I graduated from Brown in 2003 with a combined degree in Math and Computer Science. While in school, my studies focused on computer graphics, machine vision, and operating systems, and I worked most closely with Michael Black and Andries van Dam. I accepted a software engineering job offer from Google in my final semester at Brown, and I joined them immediately after a three month summer internship at Microsoft Research in Silicon Valley (where I worked under the direction of Michael Isard).
I spent my first two years at Google alternating between a state of awe regarding my new colleagues and a state of disappointment about my actual project work. To make a long story short, we were trying to solve too many problems at once, and though I learned a great deal about software engineering, technical leadership, and product positioning, I eventually decided to set sail for the land of large-scale distributed infrastructure.
From 2005-2008, I built an always-on distributed tracing project called Dapper; it began life as a proof-of-concept prototype, but over the years I fleshed out the technology stack and built a team of twelve (you can read the paper some colleagues and I later wrote about it at bit.ly/google_dapper). Dapper became — and still is — a core technology at Google; it helps developers make sense of distributed systems that often involve 10K-100K distinct processes.

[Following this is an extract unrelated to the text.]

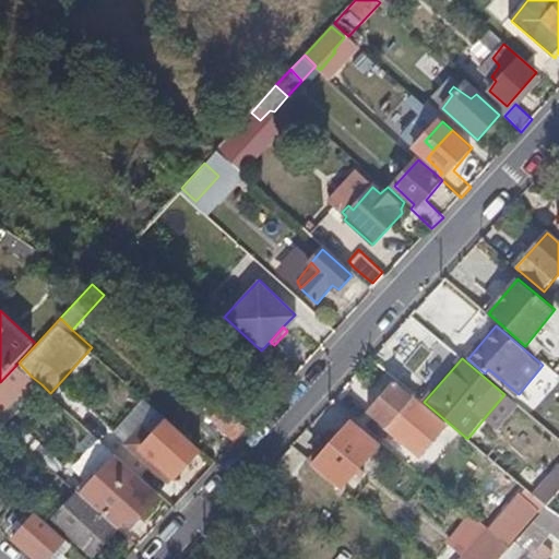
[(0,412),(32,377),(19,363),(0,382),(0,412)]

In 2009, I brought together a small core group to build Monarch, a large-scale (~100K process) and high-availability timeseries collection, storage, and query system, as well as a configuration and console toolchain layered on top. That group eventually grew into a 20-30 person engineering team that I led, and the technology we developed is now Google's company-wide multi-tenant monitoring service. I worked on Monarch up through the end of my time at Google. It was fun engineering work, but...
When I left school I had intended to build products that could improve people's lives on a large scale, and yet I found myself building gigantic systems that, despite their importance to the company, were mostly invisible outside of Google. In late 2012 I took a position at a startup founded by an old colleague of mine. I treated my experience as a startup employee as a continuous learning process, mostly in non-technical areas (marketing, PR, business development, recruiting), though I also valued the opportunity to catch up on non-Google technology stacks.
More than anything, leaving Google helped me realize two things: (1) how much I enjoy the dynamism of working in the open market; and (2) how, while Google's scale certainly makes for challenging engineering problems wherever you look, the solution space outside of the Googles and Facebooks of the world is in many ways more interesting: when there are 10-100x fewer transactions per second, the level of detail in monitoring workflows can increase in turn. In this way, taking Google technology and selling it to the rest of the world actually sells the rest of the world short. We can build much more featureful and flexible things when we don't need to satisfy the world's 2-3 largest/outlier software deployments.